*EXERCISE*: Word-for-word transcription: reproduce all of the data, but not the pictures.

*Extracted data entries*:
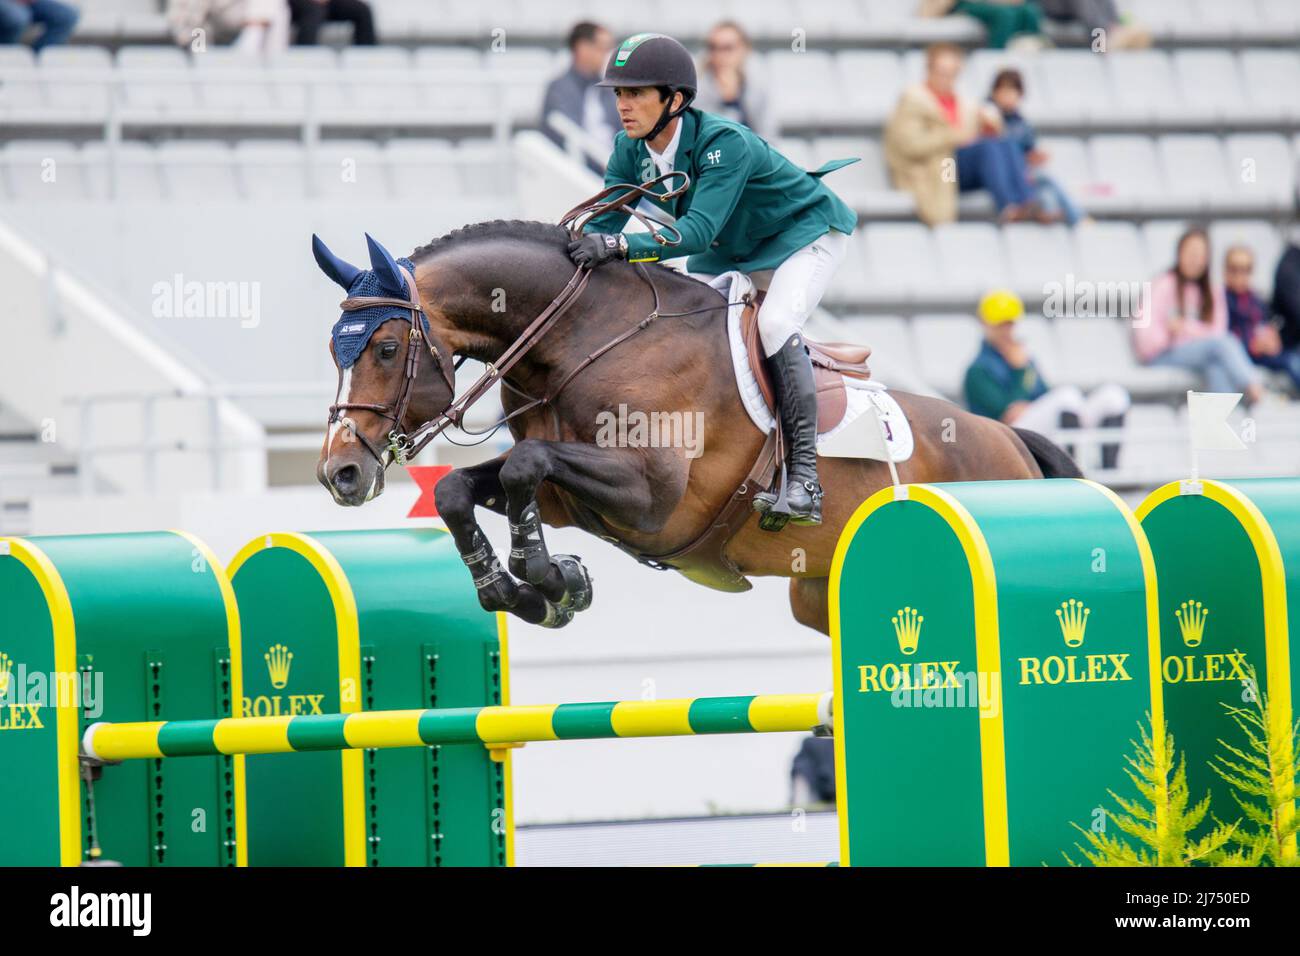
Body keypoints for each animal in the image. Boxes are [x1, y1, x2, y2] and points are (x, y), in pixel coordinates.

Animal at [313, 224, 1080, 636]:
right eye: (333, 351)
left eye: (386, 350)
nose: (339, 474)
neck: (579, 336)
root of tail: (1010, 438)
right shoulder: (567, 497)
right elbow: (465, 489)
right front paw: (529, 594)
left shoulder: (652, 496)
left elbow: (524, 464)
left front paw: (555, 579)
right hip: (815, 597)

*OUTPUT OF THE EXERCISE*:
Body keypoints for each animal in the image. Boxes are [x1, y1, x2, y2] and points are (x, y), in pixel coordinates.

Animal at [313, 224, 1080, 636]:
right eye: (333, 351)
left eye: (386, 350)
nose: (339, 474)
neck: (579, 336)
root of tail: (1010, 438)
right shoulder: (567, 497)
right elbow: (465, 489)
right front paw: (529, 594)
left shoulder: (652, 496)
left elbow: (524, 464)
left front paw: (555, 579)
right hip: (815, 597)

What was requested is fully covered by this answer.